**Text extract:**
On Sat, Apr 25, 2009 at 11:49:23PM -0400, Theodore Ts'o wrote:
> The function ext4_mark_recovery_complete() is called from two call
> paths: either (a) while mounting the filesystem, in which case there's
> no danger of any other CPU calling write_super() until the mount is
> completed, and (b) while remounting the filesystem read-write, in
> which case the fs core has already locked the superblock, and in any
> case write_super() wouldn't be called until the filesystem is
> successfully changed from being mounted read-only to read-write.

Currently ext4_remount releases/reqacquires lock_super around
ext4_mark_recovery_complete, and unfortunately currently ->write_super
can be called on a r/o filesystem (that's why we have the MS_RDONLY
checks in all instance, I plan to clean that mess up).

So for now I would keep that instance of lock_super, it'll also serve as
documentation for the locking requirements once we pushed down
lock_super to the filesystem in ->write_super and ->remount_fs so that
it can eventually be replaced with an ext4-local lock.

2009-04-26 11:49:04

by Christoph Hellwig

[permalink] [raw]
Subject: Re: [PATCH 3/5] ext4: ext4_mark_recovery_complete() doesn't need to use lock_super

On Sun, Apr 26, 2009 at 07:46:08AM -0400, Theodore Tso wrote:
> That's true, but the patch also takes out the release/reacquire in in
> ext4_remount (which was particularly ugly, belch).

Sorry, missed the second hunk of the patch.

> So even if
> write_super gets called on an r/o filesystem (why?!?),

No good reason really. Hopefully we'll sort all that out soon.

> we should be
> safe because remount will hold lock_super() throughout the entire
> remount operation.
>
> We could delay this cleanup until you clean the mess with write_super,
> but I don't think it would be harmful in removing the
> lock_super()/unlock_super() pair in ext4_mark_recovery_complete(), and
> the unlock_super()/lock_super() pair in ext4_remount before then. Am
> I missing something?

Stored entries
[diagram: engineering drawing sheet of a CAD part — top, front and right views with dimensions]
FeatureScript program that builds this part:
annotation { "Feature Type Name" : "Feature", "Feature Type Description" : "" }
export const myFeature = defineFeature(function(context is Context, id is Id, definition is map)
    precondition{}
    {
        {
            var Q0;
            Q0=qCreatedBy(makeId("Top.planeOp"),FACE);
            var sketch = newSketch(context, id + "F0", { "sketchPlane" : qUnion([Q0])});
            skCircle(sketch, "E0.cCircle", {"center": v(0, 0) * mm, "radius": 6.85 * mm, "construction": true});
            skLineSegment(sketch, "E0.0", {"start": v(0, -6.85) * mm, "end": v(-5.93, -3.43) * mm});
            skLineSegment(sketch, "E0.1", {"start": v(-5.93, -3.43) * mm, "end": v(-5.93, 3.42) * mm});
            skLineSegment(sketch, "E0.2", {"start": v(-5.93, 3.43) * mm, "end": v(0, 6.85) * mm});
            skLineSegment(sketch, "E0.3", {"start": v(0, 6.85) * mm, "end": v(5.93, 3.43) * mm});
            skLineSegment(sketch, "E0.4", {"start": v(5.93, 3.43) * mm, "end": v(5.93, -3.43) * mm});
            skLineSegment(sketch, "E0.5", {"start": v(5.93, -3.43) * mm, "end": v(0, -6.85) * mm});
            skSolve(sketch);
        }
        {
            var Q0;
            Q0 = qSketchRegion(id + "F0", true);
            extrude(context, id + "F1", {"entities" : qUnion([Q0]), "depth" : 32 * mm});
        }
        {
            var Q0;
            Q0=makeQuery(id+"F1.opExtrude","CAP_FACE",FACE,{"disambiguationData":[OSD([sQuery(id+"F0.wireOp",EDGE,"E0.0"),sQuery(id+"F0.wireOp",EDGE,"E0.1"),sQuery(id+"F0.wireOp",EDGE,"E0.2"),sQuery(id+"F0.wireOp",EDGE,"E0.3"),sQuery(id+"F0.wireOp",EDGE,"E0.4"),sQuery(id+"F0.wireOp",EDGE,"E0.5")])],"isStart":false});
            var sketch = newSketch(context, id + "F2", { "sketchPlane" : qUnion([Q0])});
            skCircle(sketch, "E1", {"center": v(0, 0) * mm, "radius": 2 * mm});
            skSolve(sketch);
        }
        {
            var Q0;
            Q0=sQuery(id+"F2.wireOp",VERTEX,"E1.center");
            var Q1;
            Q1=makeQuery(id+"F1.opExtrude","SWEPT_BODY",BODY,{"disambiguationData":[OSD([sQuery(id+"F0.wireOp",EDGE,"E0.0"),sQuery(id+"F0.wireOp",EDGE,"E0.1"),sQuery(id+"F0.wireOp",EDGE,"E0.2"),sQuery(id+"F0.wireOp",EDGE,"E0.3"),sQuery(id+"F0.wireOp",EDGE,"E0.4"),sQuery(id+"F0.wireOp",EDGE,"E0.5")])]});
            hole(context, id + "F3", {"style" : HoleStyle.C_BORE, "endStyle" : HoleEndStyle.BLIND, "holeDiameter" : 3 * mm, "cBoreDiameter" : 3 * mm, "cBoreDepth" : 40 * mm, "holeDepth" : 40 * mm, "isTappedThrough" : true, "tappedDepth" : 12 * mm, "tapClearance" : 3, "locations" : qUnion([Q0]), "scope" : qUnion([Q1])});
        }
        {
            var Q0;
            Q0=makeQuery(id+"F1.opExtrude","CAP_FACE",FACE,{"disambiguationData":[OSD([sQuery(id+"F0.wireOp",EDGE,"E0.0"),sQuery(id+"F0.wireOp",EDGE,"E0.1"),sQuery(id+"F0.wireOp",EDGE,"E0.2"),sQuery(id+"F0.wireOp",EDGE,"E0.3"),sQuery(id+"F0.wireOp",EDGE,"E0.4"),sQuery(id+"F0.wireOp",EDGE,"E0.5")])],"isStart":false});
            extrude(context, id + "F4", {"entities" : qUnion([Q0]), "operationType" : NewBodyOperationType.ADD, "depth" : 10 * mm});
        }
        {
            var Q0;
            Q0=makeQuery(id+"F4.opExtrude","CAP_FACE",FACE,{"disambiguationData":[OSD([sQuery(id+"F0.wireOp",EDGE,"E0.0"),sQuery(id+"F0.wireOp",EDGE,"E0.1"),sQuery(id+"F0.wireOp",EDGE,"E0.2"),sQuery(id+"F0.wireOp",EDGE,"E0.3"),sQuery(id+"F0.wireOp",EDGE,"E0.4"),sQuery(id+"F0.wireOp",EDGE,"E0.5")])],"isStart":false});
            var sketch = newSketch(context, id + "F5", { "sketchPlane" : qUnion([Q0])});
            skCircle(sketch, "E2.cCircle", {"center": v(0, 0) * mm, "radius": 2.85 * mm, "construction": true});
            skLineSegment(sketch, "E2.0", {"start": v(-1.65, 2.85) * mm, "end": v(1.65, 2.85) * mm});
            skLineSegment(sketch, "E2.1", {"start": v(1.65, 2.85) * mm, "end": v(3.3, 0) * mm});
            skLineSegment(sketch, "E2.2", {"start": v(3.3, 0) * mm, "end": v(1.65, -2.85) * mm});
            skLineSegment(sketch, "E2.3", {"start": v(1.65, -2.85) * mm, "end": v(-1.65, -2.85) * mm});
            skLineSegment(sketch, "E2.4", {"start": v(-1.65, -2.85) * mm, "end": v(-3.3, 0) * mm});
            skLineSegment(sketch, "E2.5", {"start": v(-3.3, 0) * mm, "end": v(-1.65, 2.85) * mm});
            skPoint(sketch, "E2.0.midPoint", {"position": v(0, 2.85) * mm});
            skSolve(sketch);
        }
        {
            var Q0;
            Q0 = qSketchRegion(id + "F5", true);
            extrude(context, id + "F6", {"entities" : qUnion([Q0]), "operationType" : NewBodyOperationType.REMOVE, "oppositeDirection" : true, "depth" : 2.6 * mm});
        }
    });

**Task list:**
- A) Please rewrite the ext4 locking discussion, starting at the words "Currently ext4_remount releases/reqacquires" and ending after "an ext4-local lock.", with "filesystem-private lock" in place of "ext4-local lock".
- B) Write the next part of the ext4 locking discussion, picking up after its last sentence.

**Responses to the tasks:**
- A)
Currently ext4_remount releases/reqacquires lock_super around
ext4_mark_recovery_complete, and unfortunately currently ->write_super
can be called on a r/o filesystem (that's why we have the MS_RDONLY
checks in all instance, I plan to clean that mess up).

So for now I would keep that instance of lock_super, it'll also serve as
documentation for the locking requirements once we pushed down
lock_super to the filesystem in ->write_super and ->remount_fs so that
it can eventually be replaced with an filesystem-private lock.

- B)
No, I was just missing the second hunk of the patch.

2009-04-26 11:46:08

by Theodore Ts'o

[permalink] [raw]
Subject: Re: [PATCH 3/5] ext4: ext4_mark_recovery_complete() doesn't need to use lock_super

On Sun, Apr 26, 2009 at 03:07:14AM -0400, Christoph Hellwig wrote:
> On Sat, Apr 25, 2009 at 11:49:23PM -0400, Theodore Ts'o wrote:
> > The function ext4_mark_recovery_complete() is called from two call
> > paths: either (a) while mounting the filesystem, in which case there's
> > no danger of any other CPU calling write_super() until the mount is
> > completed, and (b) while remounting the filesystem read-write, in
> > which case the fs core has already locked the superblock, and in any
> > case write_super() wouldn't be called until the filesystem is
> > successfully changed from being mounted read-only to read-write.
>
> Currently ext4_remount releases/reqacquires lock_super around
> ext4_mark_recovery_complete, and unfortunately currently ->write_super
> can be called on a r/o filesystem (that's why we have the MS_RDONLY
> checks in all instance, I plan to clean that mess up).

That's true, but the patch also takes out the release/reacquire in in
ext4_remount (which was particularly ugly, belch). So even if
write_super gets called on an r/o filesystem (why?!?), we should be
safe because remount will hold lock_super() throughout the entire
remount operation.

We could delay this cleanup until you clean the mess with write_super,
but I don't think it would be harmful in removing the
lock_super()/unlock_super() pair in ext4_mark_recovery_complete(), and
the unlock_super()/lock_super() pair in ext4_remount before then. Am
I missing something?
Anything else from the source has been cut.